In the subgroup analysis of patients with similar CCI, AKI incidence increased with severity of illness. When CCI was 0, 7.5% of patients experienced AKI compared to 11.2%, 16.4%, and 18.9% of patients when CCI was 1, 2 to 4, and ≥5, respectively (P < 0.0001). VAN/PTZ (range = 12.1% to 26.5%) was associated with greater AKI incidence than either VAN (range = 4.8% to 11.5%) or PTZ (range = 3.8% to 10.4%) alone in each subgroup (P < 0.0001 for all subgroups).

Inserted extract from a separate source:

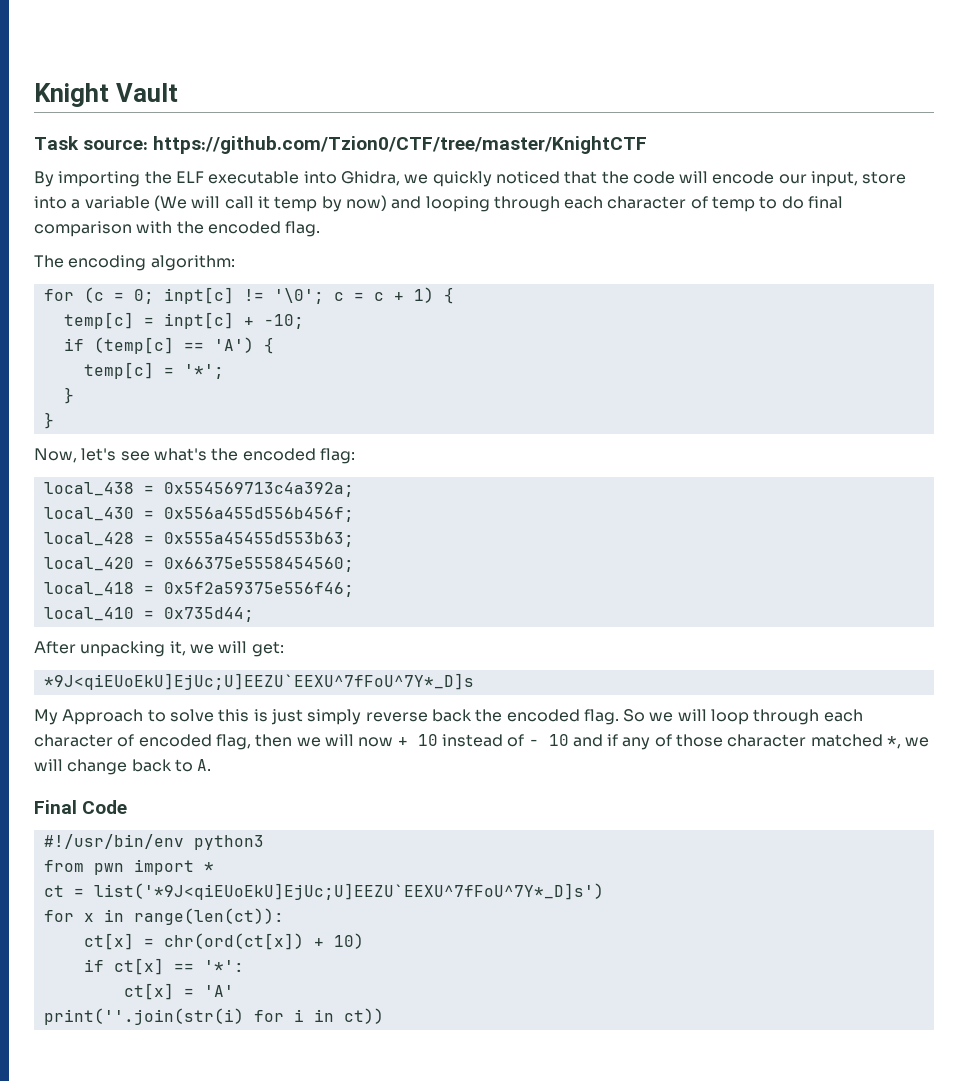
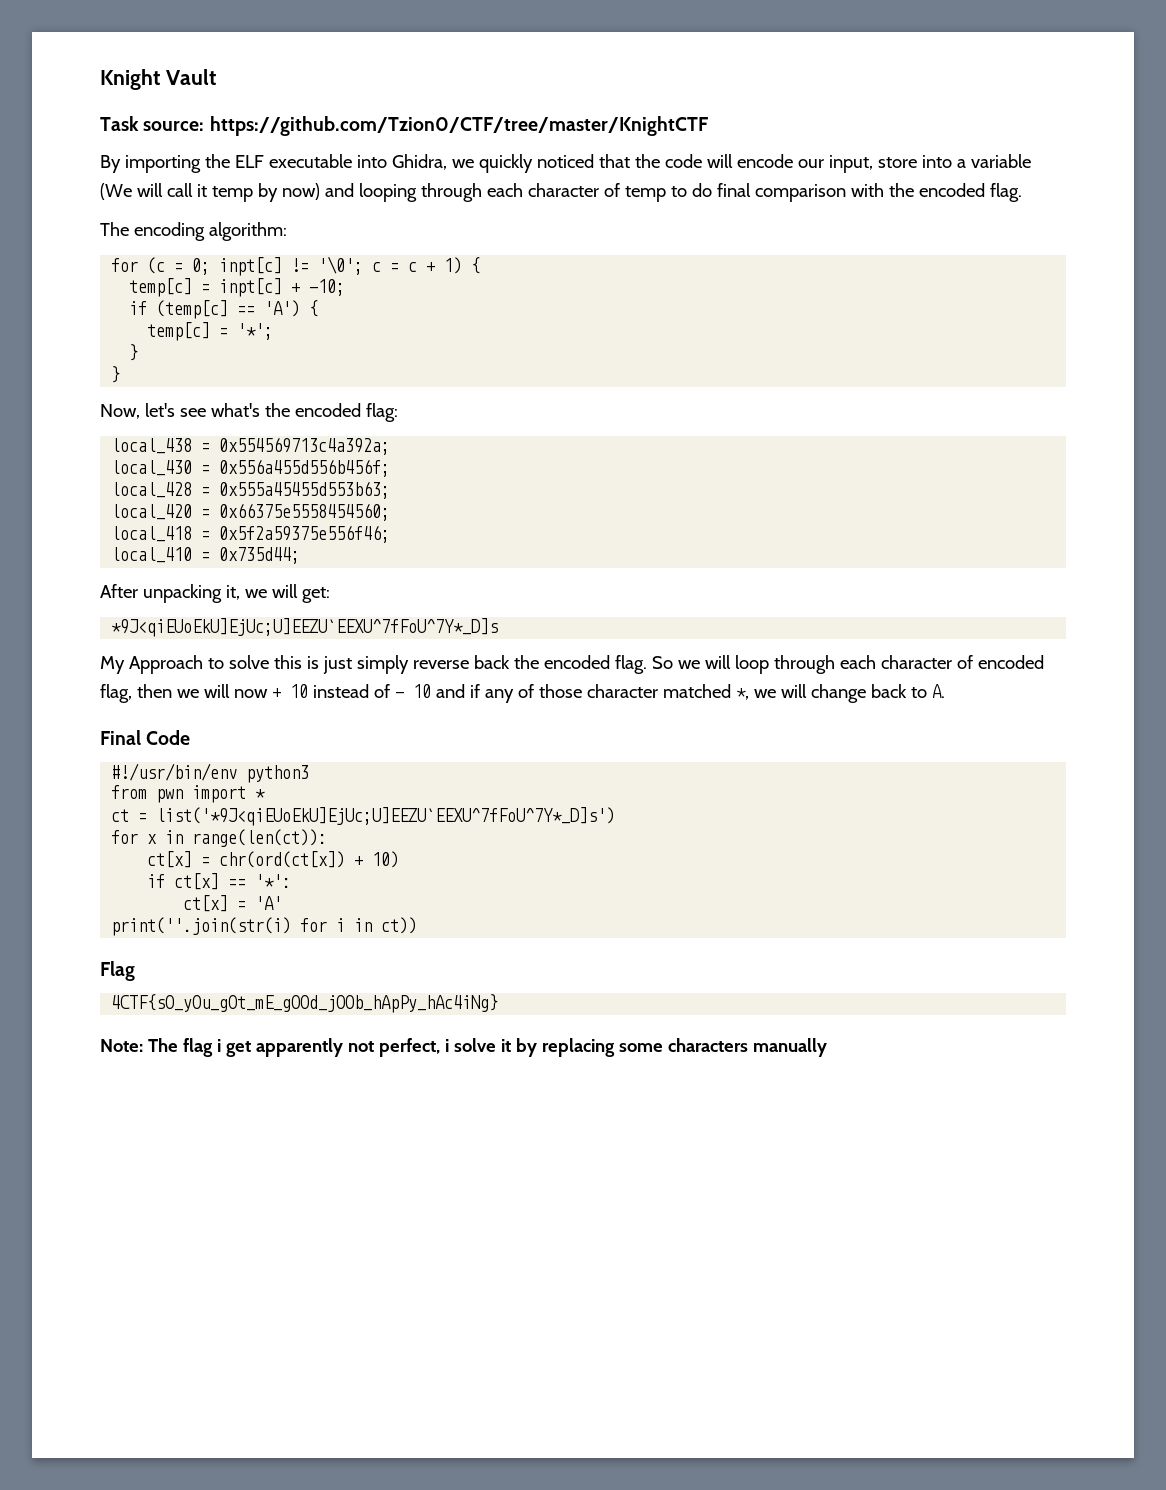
(384, 1016) none -> [100,961,135,981] [111,994,499,1013] [100,1038,827,1057] // Flag // 4CTF{sO_yOu_gOt_mE_gOOd_jOOb_hApPy_hAc4iNg} // Note: The flag i get apparently not perfect, i solve it by replacing some characters manually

Factors associated with AKI in univariate analyses included treatment with VAN/PTZ, days of therapy, baseline creatinine clearance, transfer from outside hospitals, CCI, admission type, length of hospitalization, dehydration exposure, and hypotension exposure. Exposure to aminoglycosides, amphotericin B, ACE inhibitors, nonsteroidal anti-inflammatory drugs, tacrolimus, foscarnet, loop diuretics, sulfonamides, and tenofovir were all associated with increased odds of AKI in simple univariate logistic regression. Gender, age, year of treatment, angiotensin II receptor antagonist exposure, and cyclosporine exposure were not significantly associated with AKI incidence.

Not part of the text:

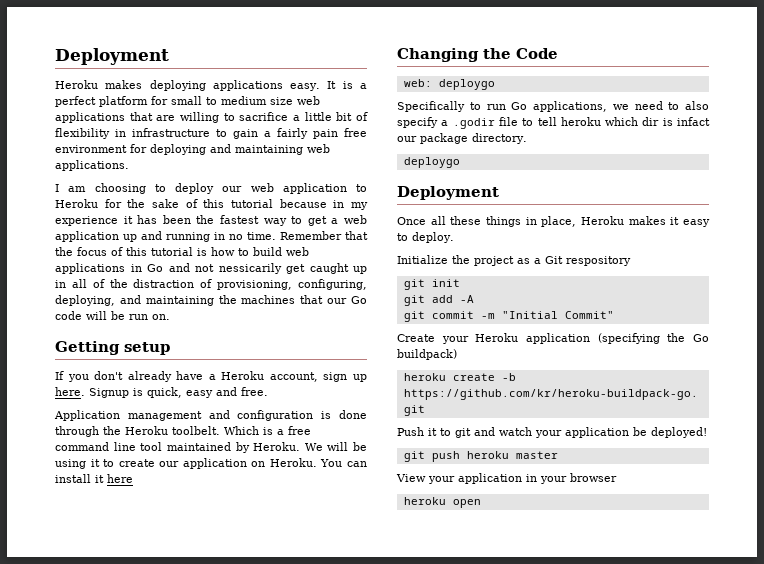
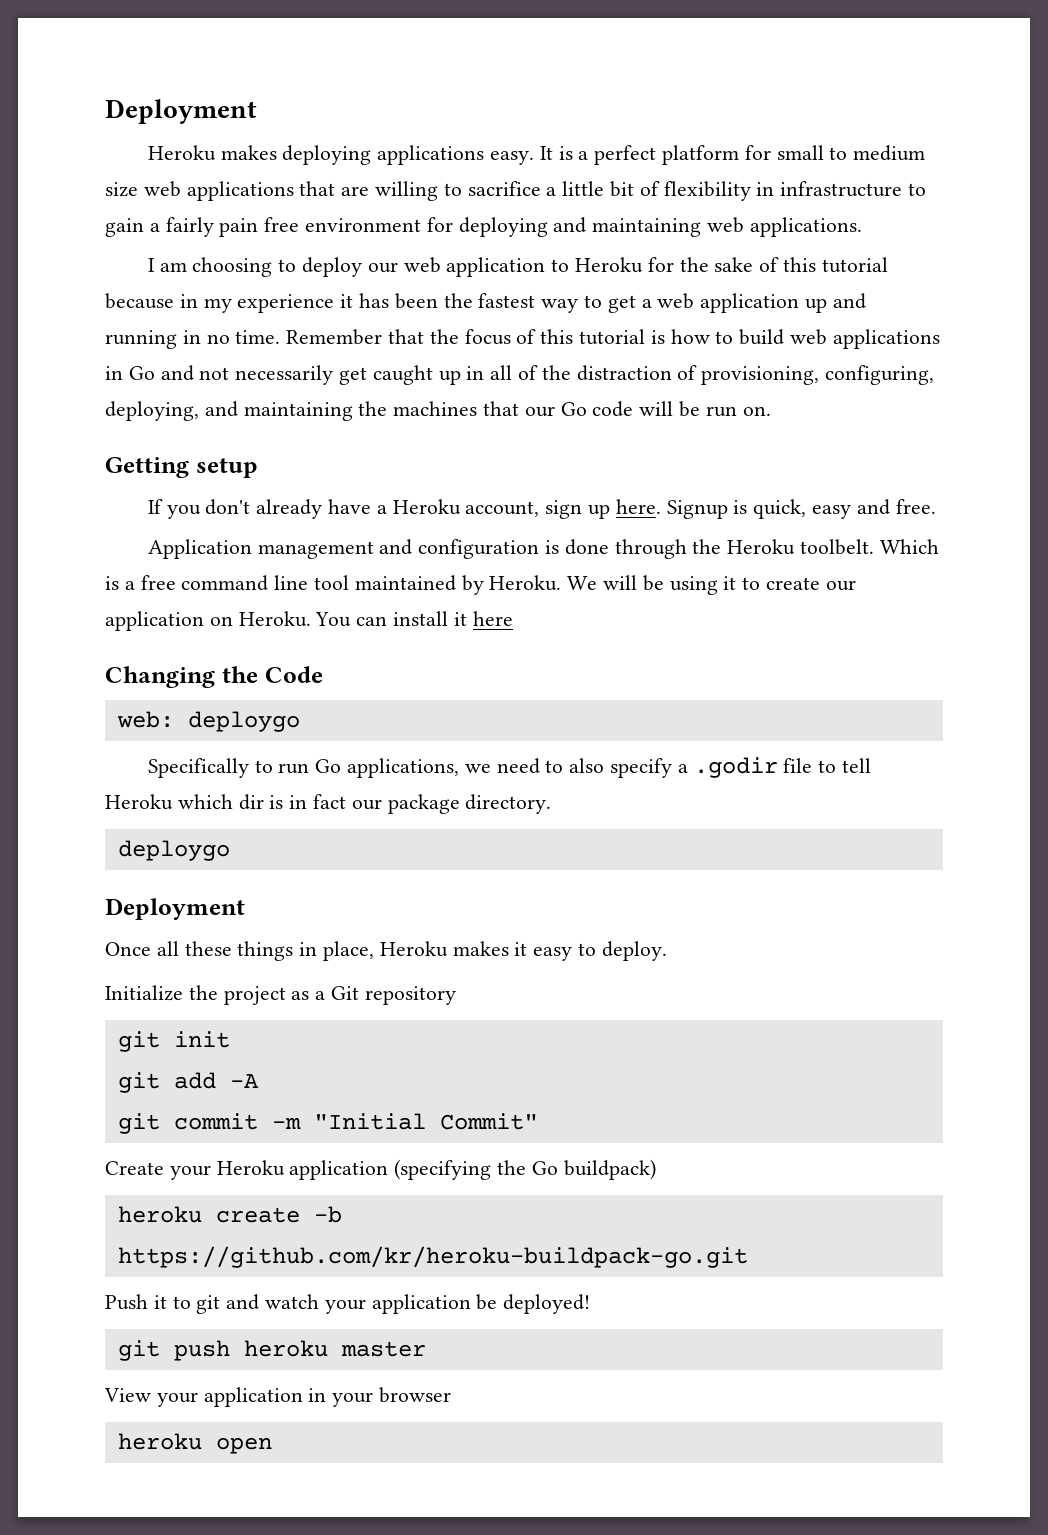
[218,263,282,274] nessicarily -> [235,365,334,385] necessarily
[560,117,601,126] heroku -> [105,794,173,810] Heroku
[677,117,710,126] infact -> [289,794,347,809] in fact
[566,256,631,266] respository -> [364,986,456,1005] repository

After multivariate logistic regression, monotherapy with VAN or PTZ was associated with decreased odds of AKI compared to VAN/PTZ therapy (aOR_VAN,0.48; 95% CI_VAN,0.41-0.57; aOR_PTZ, 0.43; 95% CI_PTZ, 0.37-0.50). No difference in AKI incidence was observed between VAN and PTZ groups (aOR_PTZ:VAN, 0.88; 95% CI, 0.73-1.08). Table 2 describes the relationship between AKI and other covariates included in the model. Increased odds of AKI were seen with concomitant administration of ACE inhibitors, amphotericin B, tacrolimus, loop diuretics, and tenofovir. Radio-contrast dye administration was associated with lower odds of AKI. Patients admitted urgently and emergently were at higher risk of AKI, while those admitted via the trauma center were less likely to experience AKI compared to patients who were electively admitted. Increased length of stay and duration of therapy were both associated with increased likelihood of AKI, independent of treatment group; however, durations of therapy beyond 12 days was not associated with increased AKI. Hypotension, as defined, and diagnosed dehydration both independently increased AKI odds. Aside from those older than 80 years of age, increasing age was not associated with increased AKI risk. Male gender was associated with a slight decrease in AKI rate. No evidence of overfitting was observed with the standardized Hosmer-Lemeshow P-value of 0.683, and the model provides good predictive accuracy with a C-statistic of 0.788.